## Recorded data:
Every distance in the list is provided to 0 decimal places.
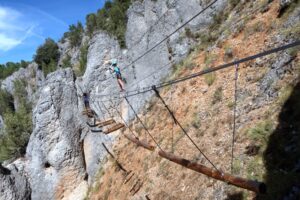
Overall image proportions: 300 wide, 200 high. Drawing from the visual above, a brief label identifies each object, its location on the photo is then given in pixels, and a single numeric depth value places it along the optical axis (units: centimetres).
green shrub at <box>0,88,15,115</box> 3689
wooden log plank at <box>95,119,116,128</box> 1388
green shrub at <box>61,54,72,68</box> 2607
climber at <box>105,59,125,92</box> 1543
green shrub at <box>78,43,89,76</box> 1954
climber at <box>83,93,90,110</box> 1636
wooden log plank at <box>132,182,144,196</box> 878
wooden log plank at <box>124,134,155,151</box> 926
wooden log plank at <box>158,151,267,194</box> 373
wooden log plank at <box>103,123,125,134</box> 1278
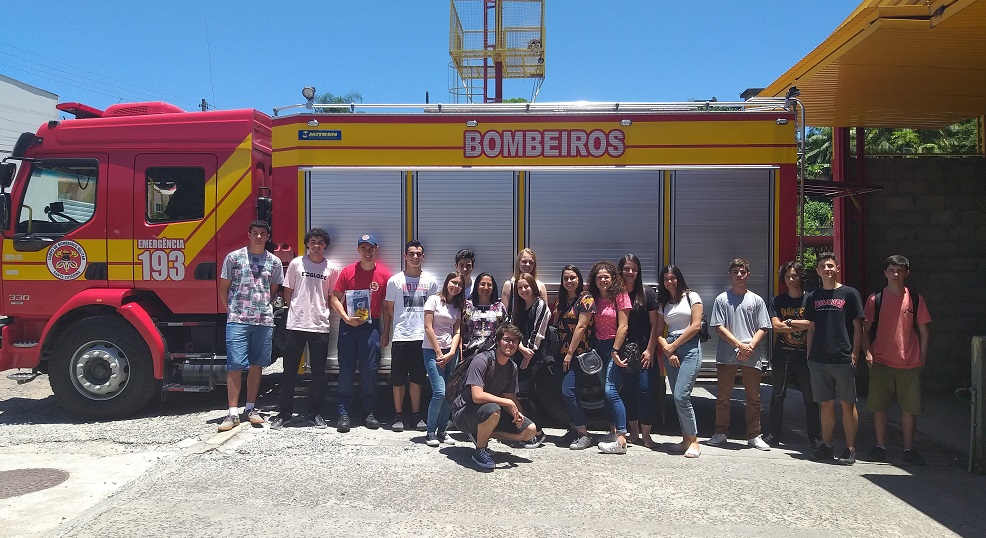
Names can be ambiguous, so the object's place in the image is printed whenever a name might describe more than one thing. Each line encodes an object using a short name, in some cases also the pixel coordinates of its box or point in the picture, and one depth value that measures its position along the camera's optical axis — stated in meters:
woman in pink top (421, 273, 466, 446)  6.22
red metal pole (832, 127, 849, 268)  9.37
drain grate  4.97
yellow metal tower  14.02
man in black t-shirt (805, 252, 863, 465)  5.87
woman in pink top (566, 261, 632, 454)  6.04
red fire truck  6.80
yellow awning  6.21
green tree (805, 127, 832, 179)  22.25
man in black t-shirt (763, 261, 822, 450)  6.21
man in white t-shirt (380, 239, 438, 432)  6.48
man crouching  5.50
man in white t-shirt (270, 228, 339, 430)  6.66
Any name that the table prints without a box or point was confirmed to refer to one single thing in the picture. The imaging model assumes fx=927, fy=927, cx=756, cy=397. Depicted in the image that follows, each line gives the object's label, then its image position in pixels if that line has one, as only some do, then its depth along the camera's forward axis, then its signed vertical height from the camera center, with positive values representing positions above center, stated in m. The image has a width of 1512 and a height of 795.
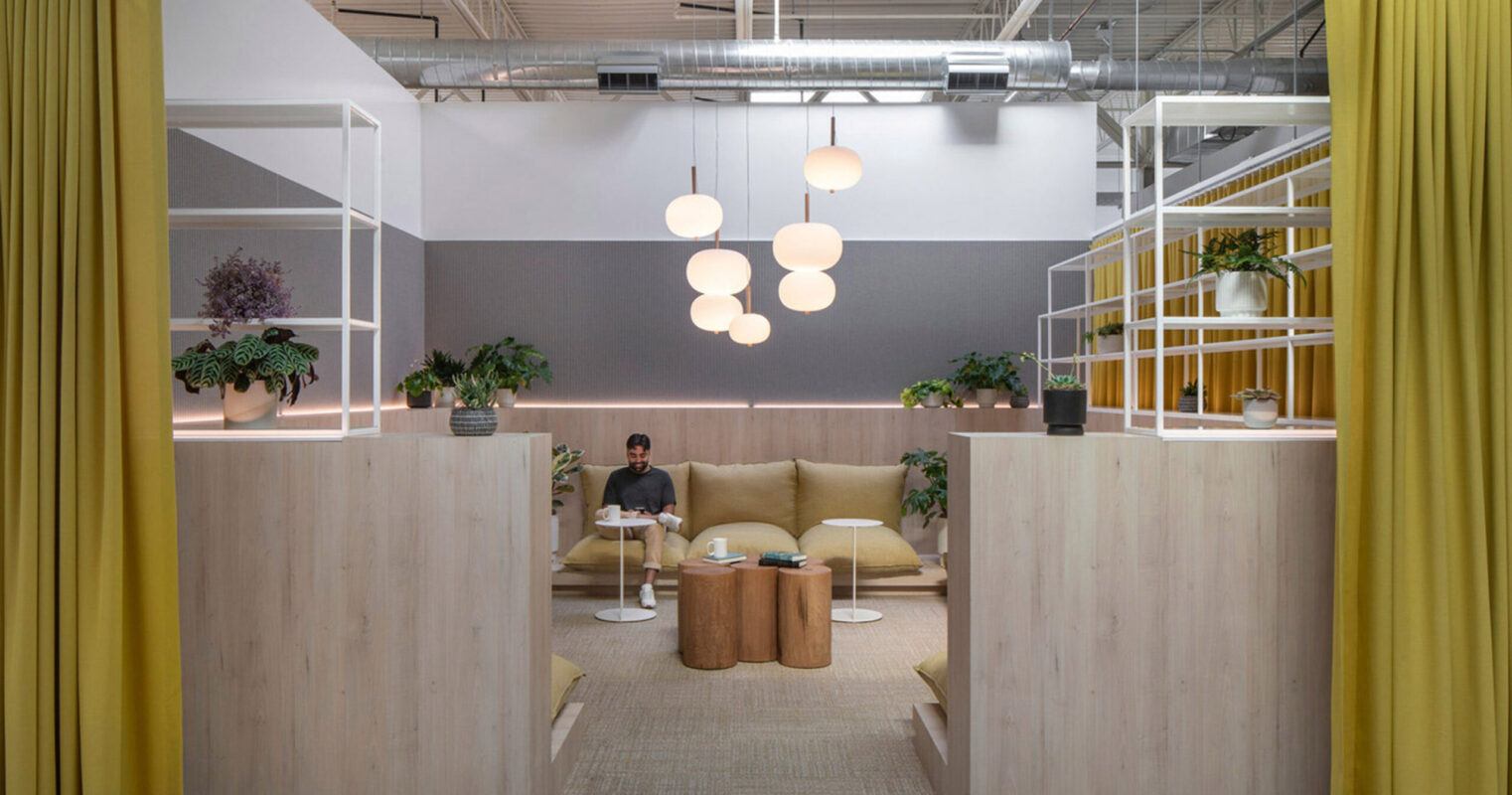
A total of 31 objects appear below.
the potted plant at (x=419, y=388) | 7.05 +0.08
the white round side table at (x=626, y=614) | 5.95 -1.44
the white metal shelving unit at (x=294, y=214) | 2.89 +0.62
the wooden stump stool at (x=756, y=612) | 5.17 -1.21
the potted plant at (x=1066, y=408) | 3.03 -0.05
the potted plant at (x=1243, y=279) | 3.17 +0.39
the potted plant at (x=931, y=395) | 7.61 +0.00
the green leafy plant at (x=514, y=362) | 7.49 +0.29
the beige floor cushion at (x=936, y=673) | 3.58 -1.11
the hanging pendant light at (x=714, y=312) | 5.84 +0.53
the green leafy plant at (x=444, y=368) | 7.25 +0.23
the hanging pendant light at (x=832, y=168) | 4.84 +1.20
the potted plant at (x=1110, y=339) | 6.21 +0.37
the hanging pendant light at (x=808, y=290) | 5.31 +0.60
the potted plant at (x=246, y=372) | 2.93 +0.09
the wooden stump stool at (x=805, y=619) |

## Task objective:
Could you copy each line above exactly as written, minus any pictures?

## Your solution:
Every distance in the list is provided to 0 decimal places.
Overall image proportions: 300 wide, 200 high. Drawing from the visual above, a brief label identifies each object, its location on the photo is then given in pixels, and a single numeric depth value places it along the optical axis (units: centimetres).
green shrub at <box>0,88,15,115</box> 3689
wooden log plank at <box>95,119,116,128</box> 1388
green shrub at <box>61,54,72,68</box> 2607
climber at <box>105,59,125,92</box> 1543
green shrub at <box>78,43,89,76</box> 1954
climber at <box>83,93,90,110</box> 1636
wooden log plank at <box>132,182,144,196</box> 878
wooden log plank at <box>124,134,155,151</box> 926
wooden log plank at <box>158,151,267,194</box> 373
wooden log plank at <box>103,123,125,134</box> 1278
Names can be ambiguous, so the object's place in the image is printed whenever a name might describe more than one thing. Each line encodes an object using a short name, in some cases also the pixel coordinates of its box or point in the picture, and one depth value that measures its position along the camera's optical axis — stated in meters:
woman in pink top (421, 273, 466, 446)  6.22
red metal pole (832, 127, 849, 268)  9.37
drain grate  4.97
yellow metal tower  14.02
man in black t-shirt (805, 252, 863, 465)  5.87
woman in pink top (566, 261, 632, 454)  6.04
red fire truck  6.80
yellow awning  6.21
green tree (805, 127, 832, 179)  22.25
man in black t-shirt (763, 261, 822, 450)  6.21
man in white t-shirt (380, 239, 438, 432)  6.48
man crouching  5.50
man in white t-shirt (270, 228, 339, 430)  6.66
Any name that the table prints without a box or point was confirmed to refer to one single thing in the picture. The imaging model assumes fx=927, fy=927, cx=756, cy=397. Depicted in the image that follows, each line gives the object's label, then its image position in pixels if that line has one, as only some do, then its depth along the camera's forward axis, then its signed vertical height from the camera center, with positive values representing positions above center, stated in m. The image has a width of 1512 and a height of 795.
A total of 31 objects appear below.
the potted plant at (x=419, y=388) | 7.05 +0.08
the white round side table at (x=626, y=614) | 5.95 -1.44
the white metal shelving unit at (x=294, y=214) | 2.89 +0.62
the wooden stump stool at (x=756, y=612) | 5.17 -1.21
the potted plant at (x=1066, y=408) | 3.03 -0.05
the potted plant at (x=1243, y=279) | 3.17 +0.39
the potted plant at (x=931, y=395) | 7.61 +0.00
the green leafy plant at (x=514, y=362) | 7.49 +0.29
the beige floor cushion at (x=936, y=673) | 3.58 -1.11
the hanging pendant light at (x=714, y=312) | 5.84 +0.53
the green leafy plant at (x=444, y=368) | 7.25 +0.23
the hanging pendant light at (x=832, y=168) | 4.84 +1.20
the potted plant at (x=1110, y=339) | 6.21 +0.37
the hanging pendant light at (x=808, y=290) | 5.31 +0.60
the potted plant at (x=246, y=372) | 2.93 +0.09
the wooden stump stool at (x=805, y=619) |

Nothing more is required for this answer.